Sandpoint’s Snapchat debut

Sandpoint grad Tyson Bird utilizes social media to put Sandpoint on Snapchat’s radar

By Lyndsie Kiebert
Reader Staff Writer

Sandpoint is familiar with sending young people out into the world and then watching them do awesome things with their lives.

More rare, however, is the young person who leaves Sandpoint, does awesome things and then finds a way to continue putting their unique touch on their hometown.

Tyson Bird is one of these people.

Sandpoint High School graduate Tyson Bird. Courtesy photo.

 

After graduating from Sandpoint High School in 2014, Bird attended Ball State and studied journalism graphics with a minor in entrepreneurial management. He currently lives in Austin, Texas, and works as a digital designer for Gatehouse Media. In his everyday work, he creates digital media packages to accompany news stories from newspapers across the country.

But one of Bird’s most recent endeavors can be seen exclusively in Sandpoint — on Snapchat.

“All these cities have all these cool, artsy filters and Sandpoint doesn’t,” he said. “It’s always really bothered me when I visited.”

Snapchat filters, for those unfamiliar with the app, are colorations, borders and other graphics that users can apply to their photos while using the app, designed to send timed photos and videos to fellow Snapchat users. When Bird looked into how to submit a geofilter only available in the Sandpoint area, he said he found the process simple. With Adobe Illustrator, he put his own spin on a typeface, added some simply drawn scenery and uploaded the file to Snapchat’s website in May.

This month, Bird received an email that the filter had gone live and was available for use. On Aug. 2, he tweeted: “@ Idaho friends I designed a Sandpoint snap filter that’s supposed to launch today please check it out (mostly downtown/beach only).”

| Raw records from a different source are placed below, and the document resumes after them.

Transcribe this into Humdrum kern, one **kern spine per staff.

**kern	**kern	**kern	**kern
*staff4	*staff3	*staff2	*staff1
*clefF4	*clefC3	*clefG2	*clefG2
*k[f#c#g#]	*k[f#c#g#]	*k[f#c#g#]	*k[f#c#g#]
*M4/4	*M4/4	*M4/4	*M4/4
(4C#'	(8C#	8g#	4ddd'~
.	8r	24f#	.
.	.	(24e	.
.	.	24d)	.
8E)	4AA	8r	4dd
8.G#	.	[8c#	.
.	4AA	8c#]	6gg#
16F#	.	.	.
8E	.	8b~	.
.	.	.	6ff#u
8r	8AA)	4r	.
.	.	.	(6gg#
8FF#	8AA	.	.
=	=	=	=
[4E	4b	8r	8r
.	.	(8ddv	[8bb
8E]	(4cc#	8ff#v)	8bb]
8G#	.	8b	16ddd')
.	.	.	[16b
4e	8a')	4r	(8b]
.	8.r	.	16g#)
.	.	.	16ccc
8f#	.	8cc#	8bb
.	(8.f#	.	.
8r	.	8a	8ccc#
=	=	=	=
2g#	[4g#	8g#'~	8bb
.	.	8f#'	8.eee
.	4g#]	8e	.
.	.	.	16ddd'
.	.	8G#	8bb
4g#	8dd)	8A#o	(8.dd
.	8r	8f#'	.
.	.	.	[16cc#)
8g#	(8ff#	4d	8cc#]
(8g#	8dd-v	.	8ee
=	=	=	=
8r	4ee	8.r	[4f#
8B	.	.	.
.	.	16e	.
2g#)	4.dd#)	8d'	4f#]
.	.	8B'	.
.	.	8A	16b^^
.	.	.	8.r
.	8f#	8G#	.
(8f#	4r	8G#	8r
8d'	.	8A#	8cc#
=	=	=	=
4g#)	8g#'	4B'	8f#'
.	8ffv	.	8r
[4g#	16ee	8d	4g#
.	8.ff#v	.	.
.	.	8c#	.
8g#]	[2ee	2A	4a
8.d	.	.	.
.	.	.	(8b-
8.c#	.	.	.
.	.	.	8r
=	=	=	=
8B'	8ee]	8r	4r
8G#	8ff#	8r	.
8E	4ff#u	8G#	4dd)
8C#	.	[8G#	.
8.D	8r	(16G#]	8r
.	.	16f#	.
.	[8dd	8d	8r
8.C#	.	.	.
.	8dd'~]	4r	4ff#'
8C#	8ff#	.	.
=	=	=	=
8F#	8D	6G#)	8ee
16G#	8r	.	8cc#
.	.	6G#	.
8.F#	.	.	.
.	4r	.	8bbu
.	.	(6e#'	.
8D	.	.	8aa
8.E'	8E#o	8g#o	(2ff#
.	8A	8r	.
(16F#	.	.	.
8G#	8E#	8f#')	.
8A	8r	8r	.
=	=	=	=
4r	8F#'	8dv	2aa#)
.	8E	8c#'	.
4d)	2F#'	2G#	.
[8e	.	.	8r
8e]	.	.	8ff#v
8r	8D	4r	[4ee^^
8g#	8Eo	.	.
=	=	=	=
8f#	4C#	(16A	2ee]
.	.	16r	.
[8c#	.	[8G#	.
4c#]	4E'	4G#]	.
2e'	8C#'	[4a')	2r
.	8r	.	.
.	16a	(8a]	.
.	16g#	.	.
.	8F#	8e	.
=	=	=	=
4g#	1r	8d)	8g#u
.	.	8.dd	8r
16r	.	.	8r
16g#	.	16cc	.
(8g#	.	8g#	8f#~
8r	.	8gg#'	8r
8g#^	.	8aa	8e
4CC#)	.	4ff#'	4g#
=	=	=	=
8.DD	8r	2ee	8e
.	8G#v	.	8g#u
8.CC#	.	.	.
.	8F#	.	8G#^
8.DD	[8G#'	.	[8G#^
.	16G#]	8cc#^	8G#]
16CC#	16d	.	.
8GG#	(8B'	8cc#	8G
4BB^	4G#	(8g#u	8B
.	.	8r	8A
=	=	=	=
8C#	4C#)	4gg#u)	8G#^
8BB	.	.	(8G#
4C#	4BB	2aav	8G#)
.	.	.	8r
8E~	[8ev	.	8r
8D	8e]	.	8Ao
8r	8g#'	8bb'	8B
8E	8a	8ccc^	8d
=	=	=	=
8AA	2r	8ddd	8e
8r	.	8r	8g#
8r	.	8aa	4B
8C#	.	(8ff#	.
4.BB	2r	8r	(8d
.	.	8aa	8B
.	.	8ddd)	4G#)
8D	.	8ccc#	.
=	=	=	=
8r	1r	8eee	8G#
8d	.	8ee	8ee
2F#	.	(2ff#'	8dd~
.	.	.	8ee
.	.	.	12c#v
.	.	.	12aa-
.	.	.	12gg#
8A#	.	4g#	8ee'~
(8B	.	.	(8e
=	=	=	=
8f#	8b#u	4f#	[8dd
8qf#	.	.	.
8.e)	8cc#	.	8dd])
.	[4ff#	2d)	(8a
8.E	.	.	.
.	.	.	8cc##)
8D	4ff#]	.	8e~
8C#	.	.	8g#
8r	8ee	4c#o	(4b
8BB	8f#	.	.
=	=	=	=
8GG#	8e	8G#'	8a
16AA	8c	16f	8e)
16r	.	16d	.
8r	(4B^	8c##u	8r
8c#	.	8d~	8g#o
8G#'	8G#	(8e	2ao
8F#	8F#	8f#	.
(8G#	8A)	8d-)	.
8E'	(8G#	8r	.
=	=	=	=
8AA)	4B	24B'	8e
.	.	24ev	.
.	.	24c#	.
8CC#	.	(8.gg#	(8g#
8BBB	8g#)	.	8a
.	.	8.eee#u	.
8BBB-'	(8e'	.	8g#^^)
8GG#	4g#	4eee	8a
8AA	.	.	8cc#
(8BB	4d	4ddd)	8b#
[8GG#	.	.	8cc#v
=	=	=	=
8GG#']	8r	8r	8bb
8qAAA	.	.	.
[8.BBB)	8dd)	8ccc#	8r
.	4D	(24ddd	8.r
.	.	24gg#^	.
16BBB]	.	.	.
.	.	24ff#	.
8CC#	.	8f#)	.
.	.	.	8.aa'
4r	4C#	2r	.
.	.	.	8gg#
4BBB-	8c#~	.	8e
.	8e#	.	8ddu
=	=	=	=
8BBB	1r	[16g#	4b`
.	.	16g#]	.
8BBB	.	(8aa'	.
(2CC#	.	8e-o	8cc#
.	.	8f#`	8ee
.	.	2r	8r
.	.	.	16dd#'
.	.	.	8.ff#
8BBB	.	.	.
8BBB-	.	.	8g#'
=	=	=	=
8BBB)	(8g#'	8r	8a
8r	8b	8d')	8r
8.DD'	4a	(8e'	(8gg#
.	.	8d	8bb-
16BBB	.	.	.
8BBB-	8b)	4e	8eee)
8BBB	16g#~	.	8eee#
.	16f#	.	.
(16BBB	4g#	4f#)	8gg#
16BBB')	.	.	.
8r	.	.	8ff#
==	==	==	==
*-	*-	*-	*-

In its first day, the filter saw 1,500 uses. As of Tuesday, Bird said 2,500 individual users had applied the filter, and 104,100 people had seen the filter through Snapchats from friends.

A photo of the iconic Cedar St. Bridge in Sandpoint, using Bird’s Snapchat filter. Photo by McCalee Cain.

Bird was also asked to design the Snapchat filter for the Festival at Sandpoint, which will only last through the festival. As far as future work with the social media platform, Bird said he plans to help news outlets utilize Snapchat as a journalism tool in his work with Gatehouse Media.

“I think it’s one of the most innovative social media platforms,” he said. “In the beginning people were like, ‘Oh, it’s only for sexting,’ and now the New York Times has a story that is animated and has sound. Snapchat is this really dynamic platform that people are trusting for news, and it’s so elegantly designed, which is appealing to me.”